US-led Coalition has no plans to target ISIS in Syrian government-controlled areas

Commander of Task Force Al Asad, observe a High Mobility Artillery Rocket System strike that destroyed a building housing ISIS fighters near Haditha, Iraq.


:: Despite saying that the Syrian government is not doing enough to stop ISIS militants from moving through its territory, the US-led coalition fighting the group does not intend to target militants in those areas, a senior coalition official said on Wednesday.

The comments by British Army Major General Felix Gedney indicate that the coalition will rely on the Syrian government to go after ISIS militants in areas controlled by forces loyal to Syrian President Bashar al-Assad.

US officials have said in the past that the Syrian government forces are too few, too poor and too weak to fight ISIS.

Gedney, the deputy commander of strategy and support for the coalition, said the fight against ISIS was not over, and militants had been seen moving west of the Euphrates river.

“They seem to be moving with impunity through regime-held territory, showing that the regime is clearly either unwilling or unable to defeat Daesh within their borders,” Gedney said, using an Arabic acronym for the militant group.

Syrian government forces and their allies, backed by Russian air power, are mostly on the western side of the Euphrates, while forces backed by the coalition are on the eastern bank.

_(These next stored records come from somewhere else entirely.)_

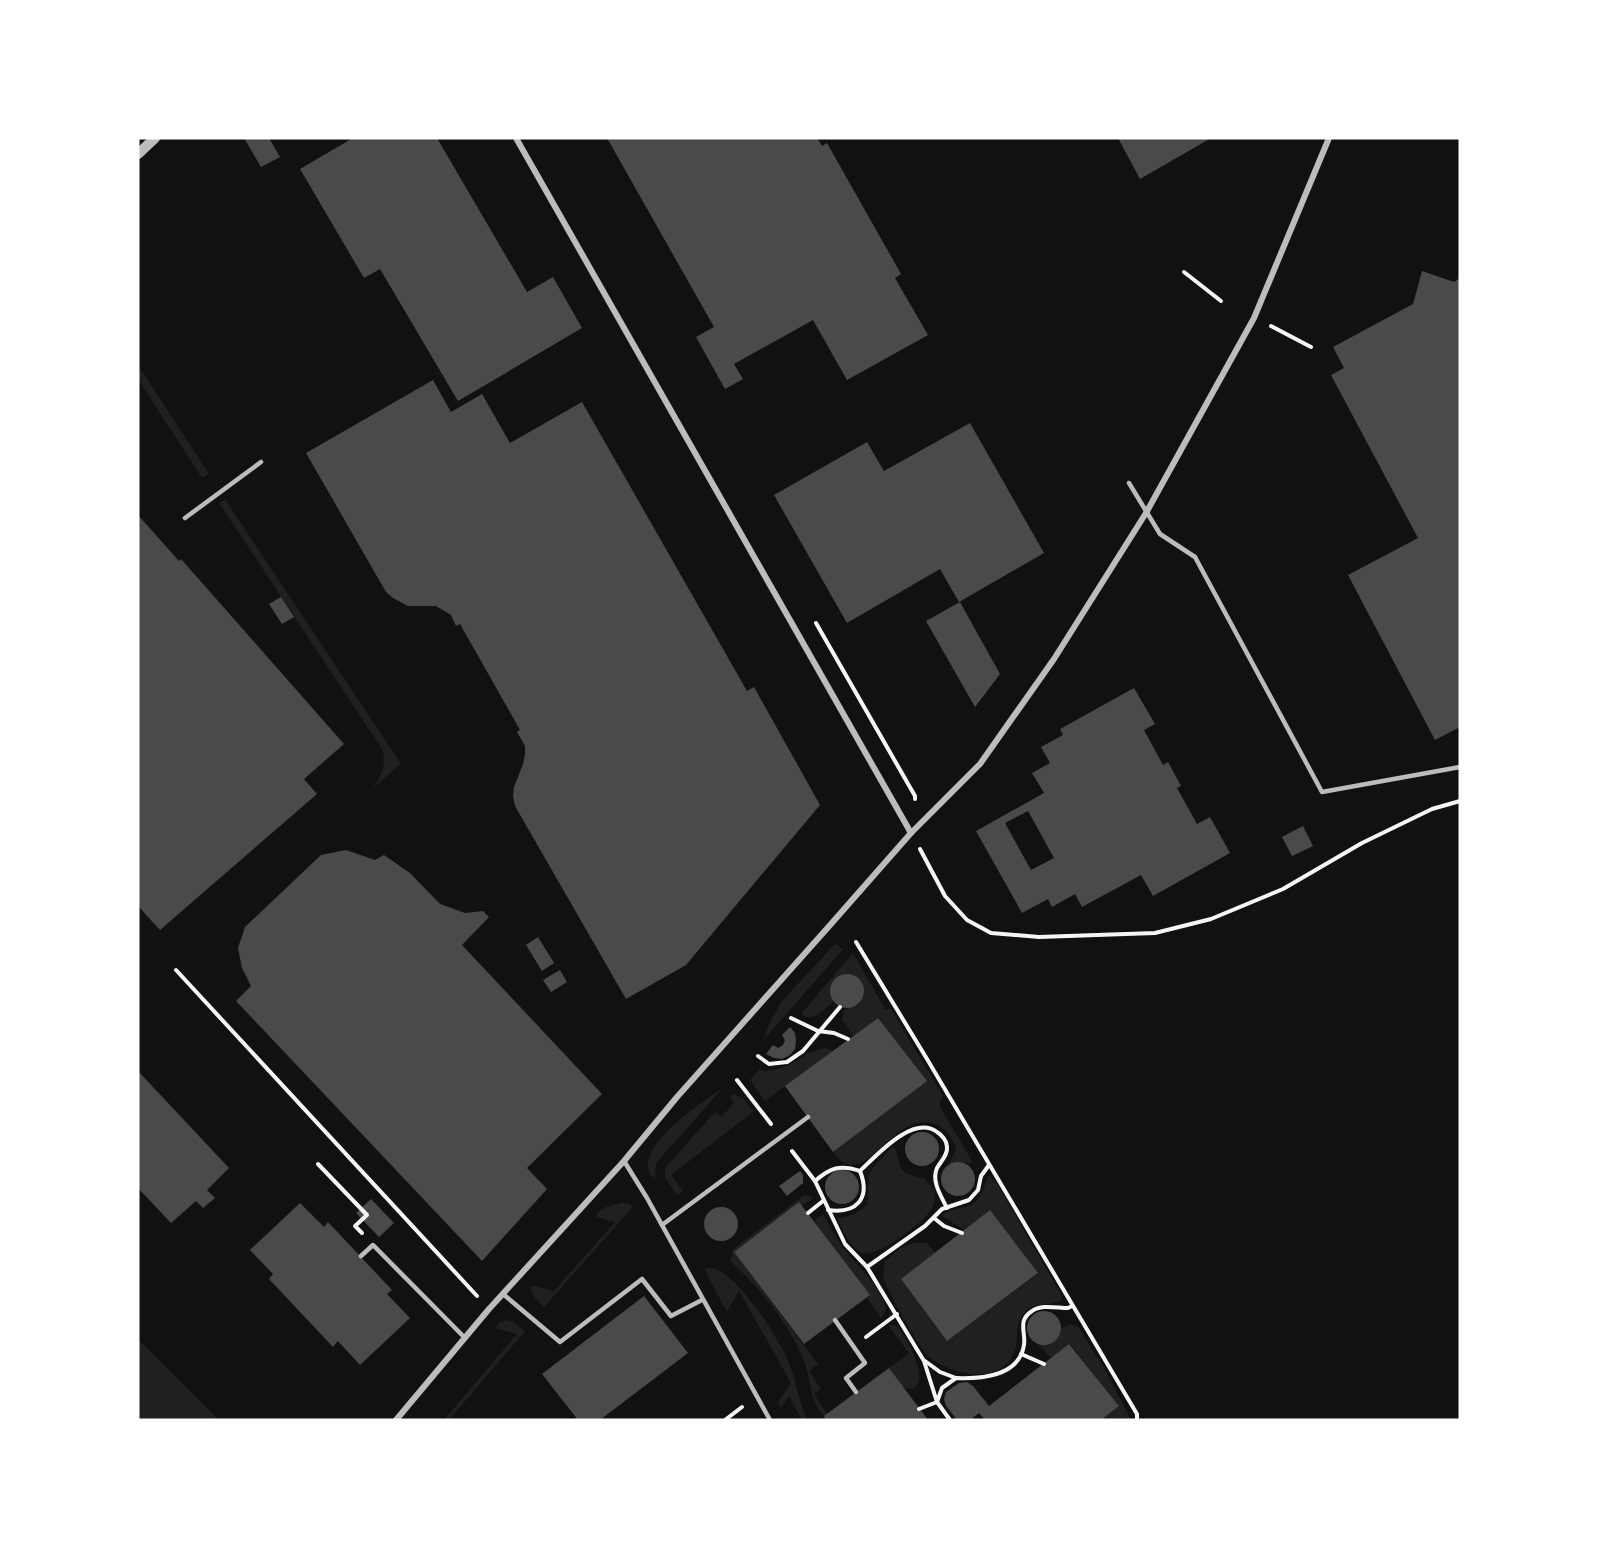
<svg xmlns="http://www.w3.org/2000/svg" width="1598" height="1558" font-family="'Exo 2',sans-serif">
<rect width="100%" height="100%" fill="#111"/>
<!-- green -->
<g fill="#202020">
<polygon points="138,365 209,474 202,478 138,379"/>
<path d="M 225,499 L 401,764 L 373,788 C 381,776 387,764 382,749 L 219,503 Z"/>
<polygon points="835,944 843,949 763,1041 770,1022 781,1002"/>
<path d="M 853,953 L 885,1009 L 891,1009 L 943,1096 L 939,1105 L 972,1161 L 970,1163 L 958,1162 L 949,1165 L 956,1149 C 952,1137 945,1126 932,1123 C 899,1116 880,1159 856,1164 C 846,1167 839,1160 833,1152 L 926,1081 L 878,1018 L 853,1036 L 842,1020 L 844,1011 C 848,1008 853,1007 857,1005 C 876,990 851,963 834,980 C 828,987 830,994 833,1002 C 823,1010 813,1023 801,1014 Z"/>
<path d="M 825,1048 L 833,1051 L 765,1101 L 750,1080 L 760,1069 L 763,1071 C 794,1070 800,1053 825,1048 Z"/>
<path d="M 723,1088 L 656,1163 L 655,1180 C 652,1176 649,1173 648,1168 C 646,1138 701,1103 723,1088 Z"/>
<polygon points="734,1094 745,1100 753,1112 671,1175 683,1191 677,1195 665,1178 665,1168 715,1112 722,1117 734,1102 729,1096"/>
<path d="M 892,1147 L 895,1148 L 901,1169 L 905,1173 L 925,1179 L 935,1191 C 935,1197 935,1204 931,1210 C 924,1222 875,1260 861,1253 C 850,1247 842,1229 837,1218 C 850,1217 858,1213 867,1205 L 869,1176 L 872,1169 Z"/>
<path d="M 988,1176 L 990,1176 L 996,1182 L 1061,1294 L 1061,1300 C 1049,1308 1035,1300 1024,1313 C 1008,1333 1029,1354 996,1371 C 977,1380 943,1370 928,1356 C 920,1349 885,1287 883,1277 C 883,1273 884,1268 884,1263 C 897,1250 908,1240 927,1243 L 935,1253 L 901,1279 L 947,1341 L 1038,1274 L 990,1211 L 964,1230 L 942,1216 C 949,1207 964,1210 974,1203 C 983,1196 984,1186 988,1176 Z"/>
<path d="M 803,1196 L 810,1196 L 813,1198 L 802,1206 L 799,1203 L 734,1252 L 818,1364 L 809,1371 L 821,1389 L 814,1394 L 827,1414 L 824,1416 C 809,1400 811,1380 804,1361 C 789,1323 760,1288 730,1261 L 733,1249 Z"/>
<polygon points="622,1203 630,1204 632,1208 544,1307 535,1298 530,1287 534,1286 554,1291 615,1222 597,1217 597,1213 606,1207"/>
<path d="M 823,1214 C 830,1227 837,1240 846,1251 C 856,1264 882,1290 885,1305 C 887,1310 885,1314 881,1318 L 814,1221 Z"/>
<path d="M 707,1268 C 734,1265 780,1340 789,1363 C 797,1382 798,1402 808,1420 L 802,1420 L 789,1396 L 781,1407 L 778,1402 L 791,1383 L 739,1291 L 727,1312 L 705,1271 Z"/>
<polygon points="506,1320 513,1322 525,1331 449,1420 444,1420 517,1334 495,1328 499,1323"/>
<path d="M 1071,1324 L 1079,1328 L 1108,1375 L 1131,1420 L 1101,1420 L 1119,1406 L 1070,1344 L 1051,1358 L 1038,1344 C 1051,1346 1058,1341 1062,1328 Z"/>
<path d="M 888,1325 C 893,1325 892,1324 897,1327 C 906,1334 932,1383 912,1389 C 909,1389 905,1389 903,1387 C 897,1383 893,1374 889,1368 L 909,1353 Z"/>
<polygon points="138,1339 219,1420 138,1420"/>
</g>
<!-- building -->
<g fill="#4a4a4a" fill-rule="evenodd">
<polygon points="244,138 269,138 280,157 261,167"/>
<polygon points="353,138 437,138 527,292 553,277 582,328 458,401 380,269 364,278 300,169"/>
<polygon points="607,138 817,138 822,146 827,143 901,274 895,278 928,335 847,380 813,320 734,364 743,379 725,389 696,337 714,327"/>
<polygon points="1118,138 1211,138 1140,179"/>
<polygon points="1422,271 1454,282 1460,278 1460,727 1435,740 1348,575 1418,538 1331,375 1344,368 1333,347 1413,304"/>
<polygon points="433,380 451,412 482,394 510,443 582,402 747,691 754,687 820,805 686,965 626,999 515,806 513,796 514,787 523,764 525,754 525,746 517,732 520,730 460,624 456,626 451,615 436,606 408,606 393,598 386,592 306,453"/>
<polygon points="970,423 1044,553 959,602 940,569 847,623 774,495 867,442 884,471"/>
<polygon points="138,515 179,561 181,559 344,744 304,779 317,794 160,930 138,906"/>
<polygon points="281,597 294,617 282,624 269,604"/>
<polygon points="960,602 1000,674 975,707 926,621"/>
<path d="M 1134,688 L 1155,724 L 1144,730 L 1163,765 L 1168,762 L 1181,786 L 1177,788 L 1197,824 L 1210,817 L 1230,853 L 1153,896 L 1141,875 L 1082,907 L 1075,894 L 1052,907 L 1048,899 L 1022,913 L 976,831 L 1044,793 L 1032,773 L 1050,763 L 1041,747 L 1063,735 L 1060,729 ZM 1028,811 L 1054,858 L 1031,870 L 1005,823 Z"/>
<polygon points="1303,826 1313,846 1292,856 1282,837"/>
<polygon points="346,850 375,860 384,855 410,873 440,904 465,913 483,911 489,917 462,945 602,1094 527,1168 547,1189 482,1261 236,1001 251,986 242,968 238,948 245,927 321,855"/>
<polygon points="538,937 554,963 542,971 526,945"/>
<polygon points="560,970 567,982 551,992 543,980"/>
<circle cx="847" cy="991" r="17"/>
<polygon points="878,1018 927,1081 833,1152 785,1086"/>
<polygon points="790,1027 795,1033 796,1041 795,1049 790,1055 782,1059 774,1058 766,1054 773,1045 778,1048 783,1045 785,1040 782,1035"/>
<polygon points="138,1071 229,1168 207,1190 215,1198 203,1208 196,1201 171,1223 138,1188"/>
<circle cx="922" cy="1149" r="17"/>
<circle cx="958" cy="1179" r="17"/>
<circle cx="842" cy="1187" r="17"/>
<polygon points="800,1171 803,1175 803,1183 787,1196 779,1186"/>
<polygon points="371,1199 394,1223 379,1237 356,1213"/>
<polygon points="799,1202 870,1295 804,1344 734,1252"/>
<polygon points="300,1203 324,1227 328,1222 392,1290 387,1294 410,1318 360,1365 338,1341 333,1347 269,1279 273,1274 250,1250"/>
<circle cx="721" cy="1224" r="17"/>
<polygon points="990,1210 1038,1273 947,1341 901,1279"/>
<polygon points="644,1296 688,1353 600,1420 578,1420 542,1374"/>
<circle cx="1044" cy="1328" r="17"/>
<polygon points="1069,1344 1119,1406 1101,1420 985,1420 979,1413 970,1420 957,1420 946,1406 944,1399 946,1392 959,1383 967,1382 973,1386 989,1406"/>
<polygon points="889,1368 928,1420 826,1420 824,1416"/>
</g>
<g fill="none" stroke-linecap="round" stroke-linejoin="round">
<!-- path -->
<g stroke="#f5f5f5" stroke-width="4">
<polyline points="1184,272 1221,301"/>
<polyline points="1271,326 1311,347"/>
<polyline points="816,623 915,796 915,799"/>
<polyline points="920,849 945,896 967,920 991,933 1039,937 1155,933 1211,919 1283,889 1362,843 1432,809 1460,801"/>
<polyline points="856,942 927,1059 1137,1414 1137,1420"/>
<polyline points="176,970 477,1296"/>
<polyline points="791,1018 818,1031 834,1033 848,1039"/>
<polyline points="758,1056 769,1064 787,1062 803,1051 840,1007"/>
<polyline points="737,1080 771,1124"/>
<polyline points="792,1151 815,1181 845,1244 867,1267 924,1361 937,1402 950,1420"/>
<polyline points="318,1164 367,1215 355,1226 362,1233"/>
<path d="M 815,1181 C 830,1168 840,1164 860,1171 C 876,1156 913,1114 937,1132 C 942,1135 947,1141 947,1147 C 948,1155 941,1161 937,1168 C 931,1181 941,1196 947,1208"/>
<path d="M 828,1210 C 856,1214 871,1199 860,1171"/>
<polyline points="808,1213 823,1201"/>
<polyline points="934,1218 944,1226 962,1233"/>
<polyline points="867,1267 925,1226 942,1209 969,1200 978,1190 981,1176 989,1165"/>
<polyline points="866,1337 897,1314"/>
<polyline points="1021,1354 1044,1364"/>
<polyline points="925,1361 940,1372 956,1378"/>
<path d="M 919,1409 L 937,1402 L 942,1388 L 956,1378 C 981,1379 1019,1377 1024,1345 C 1026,1332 1017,1321 1032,1311 C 1041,1304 1057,1308 1068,1308 L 1072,1306"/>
<polyline points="725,1420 742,1407"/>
</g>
<!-- service -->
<g stroke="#bcbcbc" stroke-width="4.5">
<polyline points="1129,483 1160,534 1195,557 1322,792 1460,767"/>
<polyline points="185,518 261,462"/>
<polyline points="624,1161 647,1198 770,1420"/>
<polyline points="662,1225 808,1117"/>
<polyline points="361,1256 373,1245 465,1338"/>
<polyline points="503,1294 560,1342 642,1279 671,1316 702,1300"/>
<polyline points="835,1320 865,1363 846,1378 856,1392"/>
</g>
<!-- minor -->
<g stroke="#bcbcbc" stroke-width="6">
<polyline points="516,138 911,833"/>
<polyline points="396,1420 489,1309 624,1161 677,1097 831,924 911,833 980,764 1054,659 1146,513 1254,318 1329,138"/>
</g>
<!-- tertiary -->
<polyline stroke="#bcbcbc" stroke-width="10" points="138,154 155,138"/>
</g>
<!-- border -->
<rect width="1598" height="1558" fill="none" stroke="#ffffff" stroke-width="279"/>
</svg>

When asked whether the coalition will target the militants in areas controlled by the Syrian regime, Gedney said they did not plan to.

“We will continue to deconflict with the Russians, but we have got no intention to operate in areas that are currently held by the regime,” Gedney said.

Russia and the United States have set up a communications channel to reduce the chance of fighting between the two rival campaigns against ISIS.

“We would call on the Syrian regime to clear ISIS from those areas that are currently under their control,” he added.

The coalition estimates that fewer than 1,000 ISIS fighters remain in Iraq and Syria.

Iraq and Syria have both declared victory over ISIS in recent weeks, after a year in which the two countries’ armies, a range of foreign allies and various local forces drove the fighters out of all the towns and villages that once made up the militant group’s self-proclaimed caliphate.

US Defense Secretary Jim Mattis has said the US military will fight ISIS in Syria “as long as they want to fight.” He said the US military’s longer-term objective would be to prevent the return of an “ISIS 2.0.”